Chemical giant Dow (ticker: DOW) has a plan to address this carbon footprint conundrum—and make more money while doing it.

Dow is hosting an investor day on Wednesday, but before analysts and investors get together, the company announced some new growth targets. The surprise is that Dow’s planned growth will come by reducing the company’s carbon footprint.

Overall, Dow plans to grow Ebitda—short for earnings before interest, taxes, depreciation, and amortization—by $3 billion a year over the coming few years.

Chemical companies are cyclical: Dow earns roughly $6 billion in Ebitda annually at the bottom of the business cycle and $12 billion a year at the top of the business cycle. (Dow has earned about $9 billion in Ebitda over the past 12 months, putting the company at the midpoint of that range.)

The company’s planned investments, ideally, will move that annual Ebitda range up to between about $9 billion and $12 billion. It’s 33% total growth, which should work out to about 4% to 5% Ebitda growth each year for the next few years.

To earn more money Dow will be spending more money. Some of Dow’s investment will be to build a new zero-net carbon chemical manufacturing facility in Alberta, Canada. The process will burn hydrogen gas, made from capturing gases elsewhere in the chemical manufacturing process. What’s more, any carbon dioxide produced with be captured and sequestered.
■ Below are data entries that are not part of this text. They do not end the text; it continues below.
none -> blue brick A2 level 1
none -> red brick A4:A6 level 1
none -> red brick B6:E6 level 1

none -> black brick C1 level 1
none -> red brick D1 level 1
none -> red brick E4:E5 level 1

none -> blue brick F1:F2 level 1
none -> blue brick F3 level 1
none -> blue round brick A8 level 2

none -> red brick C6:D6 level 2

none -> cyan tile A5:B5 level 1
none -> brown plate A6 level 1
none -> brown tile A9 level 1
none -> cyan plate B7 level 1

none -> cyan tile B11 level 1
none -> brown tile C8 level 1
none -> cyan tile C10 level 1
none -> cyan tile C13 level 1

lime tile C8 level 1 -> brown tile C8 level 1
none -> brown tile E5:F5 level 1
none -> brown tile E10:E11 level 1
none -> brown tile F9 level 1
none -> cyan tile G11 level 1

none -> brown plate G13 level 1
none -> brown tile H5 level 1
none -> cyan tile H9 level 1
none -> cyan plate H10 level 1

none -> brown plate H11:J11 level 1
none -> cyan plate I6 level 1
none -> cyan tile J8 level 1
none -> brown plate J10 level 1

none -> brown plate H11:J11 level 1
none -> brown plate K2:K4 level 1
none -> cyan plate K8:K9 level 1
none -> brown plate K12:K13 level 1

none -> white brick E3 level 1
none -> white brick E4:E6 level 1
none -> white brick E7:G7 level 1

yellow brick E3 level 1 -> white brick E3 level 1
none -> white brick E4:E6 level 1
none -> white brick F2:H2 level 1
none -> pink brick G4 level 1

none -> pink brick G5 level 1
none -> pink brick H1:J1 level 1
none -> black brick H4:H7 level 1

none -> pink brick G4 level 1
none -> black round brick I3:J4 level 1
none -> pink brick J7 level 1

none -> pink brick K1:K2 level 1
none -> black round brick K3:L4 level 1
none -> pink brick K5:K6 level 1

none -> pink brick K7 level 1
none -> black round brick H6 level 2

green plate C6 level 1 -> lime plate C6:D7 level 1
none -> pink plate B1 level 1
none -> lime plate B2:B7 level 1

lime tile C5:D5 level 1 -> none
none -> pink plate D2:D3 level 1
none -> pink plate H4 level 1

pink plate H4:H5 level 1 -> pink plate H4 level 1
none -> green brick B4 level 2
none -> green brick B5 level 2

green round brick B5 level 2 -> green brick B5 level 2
No carbon dioxide will reach the atmosphere when Dow’s newest technology starts running.

Customers will still get the plastics, and the atmosphere doesn’t get any more carbon dioxide.

The new hydrogen-burning process and new carbon capture capital equipment add costs, but Dow can likely get back some of that money with pricing. In fact, the reason Dow is building the new facility is customer demand. Brand managers want sustainable plastics, according to the company. And Dow is getting premium pricing on its products that include recycled content.

Dow’s bigger vision is to reach carbon neutrality by 2050. By then, none of its operations, on a net basis, will add any carbon dioxide into the atmosphere.

The precise details of how much these investments will cost aren’t provided. Instead, Dow says it will spend about one third of its annual capital budget on decarbonizing technologies. What’s more, total spending will come close to annual depreciation, which is about $3 billion a year.

Investors like growth, but time will tell if they like the spending.

Dow stock has been in a funk recently, as growth concerns and carbon questions are showing up in the share price. It shares trade about 10 times estimated 2022 earnings, a big discount to the market’s 20 times valuation multiple.

Shares have only gained about 6% year to date, trailing behind the 14% and 11% comparable, respective gains of the S&P 500 and Dow Jones Industrial Average. Still, those returns excludes dividends. Dow stock yields an attractive 4.7%, while the S&P yields less than 2%.